Le Cer rappresentano infatti uno strumento privilegiato per integrare ed ibridare tra loro diverse fonti rinnovabili, dando forma a una democrazia dell’energia che crei sviluppo a livello locale: si tratta di un nuovo soggetto giuridico, delineato dal recepimento della direttiva europea Red II lo scorso dicembre, costituibile a partire da un gruppo di singoli soggetti – come famiglie, stabilimenti produttivi e Comuni – che decidono di autoprodurre, accumulare e scambiarsi energia generata da fonti rinnovabili, nello spirito di una vera comunità e aprendo al contempo realizzazione di nuovi modelli di business.

Sotto questo profilo è di particolare interesse la possibilità di andare a unire tra loro diverse Cer, creando reti di Comunità energetiche, come sta accadendo ad esempio coi percorsi di aggregazione avviati da GoCer a partire dall’esperienza di Magliano Alpi – la prima Cer italiana – o con l’esperienza Recocer, arrivando a delineare aree di democrazia energetica piuttosto ampie.

Sulle grandi potenzialità delle Cer ha scelto di investire molto anche il Piano nazionale di recupero e resilienza (Pnrr) elaborato dal Governo, che stanzia 2,2 mld di euro allo sviluppo delle Comunità energetiche nei Comuni con meno di 5mila abitanti.

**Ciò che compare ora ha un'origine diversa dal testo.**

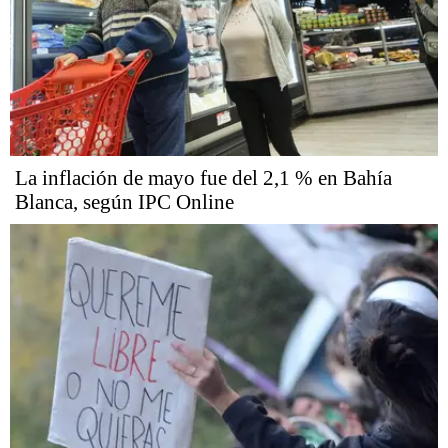
La inflación de mayo fue del 2,1 % en Bahía
Blanca, según IPC Online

Ad oggi le Cer più mature sono quelle caratterizzate dalla produzione e condivisione di elettricità, ma anche per le Comunità termiche si stanno aprendo promettenti percorsi di sviluppo. Ad esempio Acsm, una delle maggiori multiutility del Trentino – interamente pubblica – scelta da Rse come caso pilota nazionale delle Cer, possiede sia impianti idroelettrici sia impianti di teleriscaldamento alimentati a biomassa legnosa; una simile centrale di teleriscaldamento è presente anche nella Comunità energetica alpina di Tirano, dove conta circa 200 azionisti.

Questi e molti altri esempi di transizione energetica dal basso in corso nel Paese saranno oggetto di ulteriore studio e approfondimento da parte del Ctne e di CoSviG-DTE2V, in un percorso che ha l’ambizione di facilitare lo sviluppo delle Cer in Toscana, a partire da quella geotermica.

«Le Comunità energetiche sono uno strumento che potrà diffondere l’autoproduzione e l’autoconsumo di energia tra i cittadini, ampliando il mix di soluzioni che abbiamo a disposizione per attuare la transizione energetica – conclude Gian Piero Celata, presidente del Ctne – La geotermia ci offre un’occasione preziosa per integrare le reti elettriche con quelle termiche, portando sul territorio vantaggi ambientali, sociali ed economici».